Ecological Implications and Biodiversity
The study published in eLife concludes that sideways locomotion acted as a "key innovation" that drove the diversification of the infraorder. In evolutionary biology, a key innovation is a specific trait that allows a group of organisms to exploit new resources or habitats that were previously unavailable. By mastering the sideways shuffle, crabs were able to colonize everything from the abyssal depths of the ocean to the highest branches of mangrove trees.
This movement style allowed for the development of the "crab-like" body shape, a process known as carcinization. Interestingly, nature has tried to "make a crab" multiple times; several lineages of hermit crabs and porcelain crabs have independently evolved to look and move like true crabs because the design is so effective. However, the Brachyura remain the most successful practitioners of this form. Their ability to move quickly into cover has made them one of the most resilient groups of animals on the planet, surviving multiple mass extinction events, including the one that wiped out the dinosaurs at the end of the Cretaceous period.
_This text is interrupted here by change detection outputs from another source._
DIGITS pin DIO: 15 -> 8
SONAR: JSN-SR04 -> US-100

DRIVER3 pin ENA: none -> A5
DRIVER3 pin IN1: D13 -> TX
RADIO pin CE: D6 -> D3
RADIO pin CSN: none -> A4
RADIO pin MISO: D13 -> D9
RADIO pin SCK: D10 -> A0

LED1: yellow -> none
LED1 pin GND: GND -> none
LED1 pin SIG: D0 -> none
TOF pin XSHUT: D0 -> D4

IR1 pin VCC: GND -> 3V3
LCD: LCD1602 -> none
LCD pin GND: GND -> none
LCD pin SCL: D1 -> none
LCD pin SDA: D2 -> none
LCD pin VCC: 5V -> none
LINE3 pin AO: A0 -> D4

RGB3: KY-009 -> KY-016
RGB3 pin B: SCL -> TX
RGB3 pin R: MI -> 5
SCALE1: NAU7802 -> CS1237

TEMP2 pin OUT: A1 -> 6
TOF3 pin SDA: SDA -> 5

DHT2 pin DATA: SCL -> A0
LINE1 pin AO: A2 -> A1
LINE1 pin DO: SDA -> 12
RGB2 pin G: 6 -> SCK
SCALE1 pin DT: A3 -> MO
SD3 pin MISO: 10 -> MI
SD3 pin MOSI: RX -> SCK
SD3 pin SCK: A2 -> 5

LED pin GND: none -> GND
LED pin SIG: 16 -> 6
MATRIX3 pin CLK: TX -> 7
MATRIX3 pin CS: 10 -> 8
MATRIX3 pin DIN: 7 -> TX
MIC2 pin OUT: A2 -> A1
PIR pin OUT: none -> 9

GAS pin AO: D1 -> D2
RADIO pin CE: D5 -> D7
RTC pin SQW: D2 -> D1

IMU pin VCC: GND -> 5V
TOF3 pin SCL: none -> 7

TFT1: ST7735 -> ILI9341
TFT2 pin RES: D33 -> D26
Conclusion: A Legacy of Movement
The research led by Yuuki Kawabata provides the largest comparative behavioral dataset on crab locomotion to date. It highlights how a seemingly simple change in how an animal moves can dictate the entire trajectory of its evolutionary history. "By integrating direct behavioral observations with a robust phylogenetic framework, this study expands our understanding of how animal locomotor modes diversify and persist through evolutionary time," Kawabata noted.
For the scientific community, the crab’s sideways walk is a prime example of how behavioral innovation can lead to a boom in biodiversity. For the fishing industry and conservationists, understanding these biological traits is essential for managing habitats like mangroves and coral reefs, where the crab’s ability to hide and move is central to the ecosystem’s health. Ultimately, the crab’s mosey to the side is not a biological "glitch," but a 200-million-year-old masterclass in survival, proving that sometimes, the best way to move forward in life is to step to the side.